AIM OF THE EXERCISE: Here is the listing. Report each line in it that contains the string "shoulder".
*** PROVIDED MATERIAL Section Begins ***
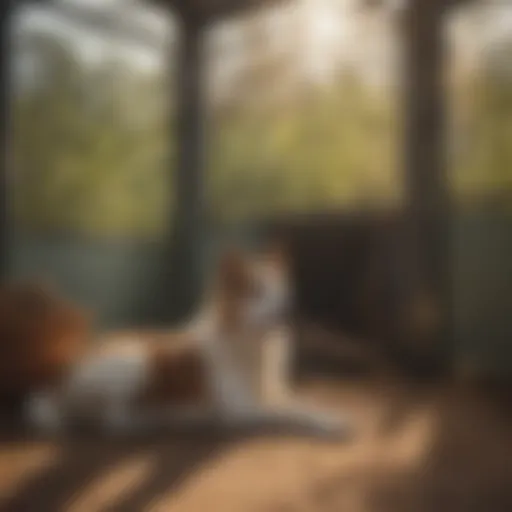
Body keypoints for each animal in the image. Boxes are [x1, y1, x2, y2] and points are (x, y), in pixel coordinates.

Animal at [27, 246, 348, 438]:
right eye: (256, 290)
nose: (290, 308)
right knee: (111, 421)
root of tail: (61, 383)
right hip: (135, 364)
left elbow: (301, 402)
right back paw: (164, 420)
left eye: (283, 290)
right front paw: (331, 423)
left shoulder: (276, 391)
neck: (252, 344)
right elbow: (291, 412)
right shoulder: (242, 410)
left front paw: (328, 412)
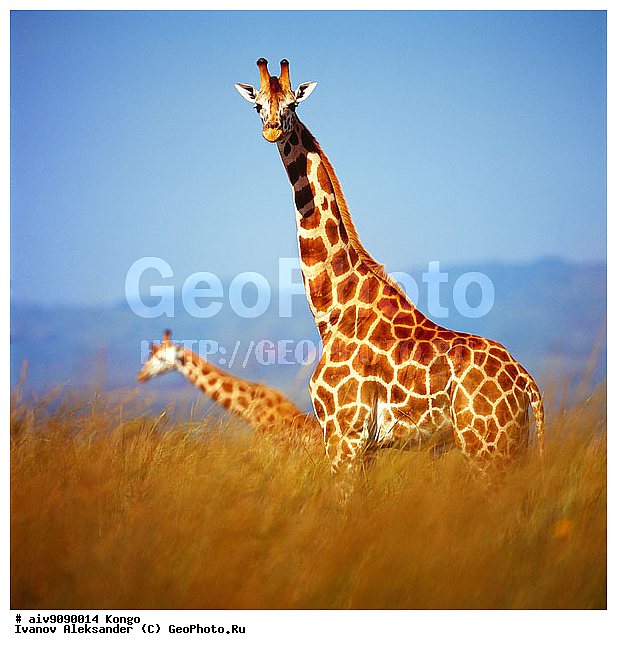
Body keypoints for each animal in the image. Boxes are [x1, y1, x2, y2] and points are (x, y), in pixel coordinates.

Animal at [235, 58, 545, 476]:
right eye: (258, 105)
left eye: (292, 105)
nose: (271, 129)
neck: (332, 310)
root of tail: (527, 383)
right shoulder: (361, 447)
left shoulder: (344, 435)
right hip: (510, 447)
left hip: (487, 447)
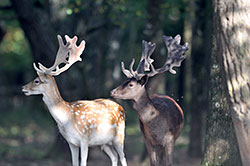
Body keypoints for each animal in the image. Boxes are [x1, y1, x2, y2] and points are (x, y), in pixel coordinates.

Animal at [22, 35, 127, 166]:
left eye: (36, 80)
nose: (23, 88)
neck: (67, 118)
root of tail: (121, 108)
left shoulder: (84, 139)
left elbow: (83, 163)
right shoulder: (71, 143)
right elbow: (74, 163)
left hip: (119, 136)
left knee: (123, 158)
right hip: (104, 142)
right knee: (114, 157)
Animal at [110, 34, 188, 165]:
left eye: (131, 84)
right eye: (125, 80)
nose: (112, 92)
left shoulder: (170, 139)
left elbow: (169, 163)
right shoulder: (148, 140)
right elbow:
*** PROVIDED MATERIAL Section Ends ***
WRITTEN SOLUTION:
left shoulder: (276, 391)
right shoulder: (242, 410)
right shoulder: (361, 447)
left shoulder: (344, 435)
left shoulder: (84, 139)
right shoulder: (71, 143)
left shoulder: (170, 139)
right shoulder: (148, 140)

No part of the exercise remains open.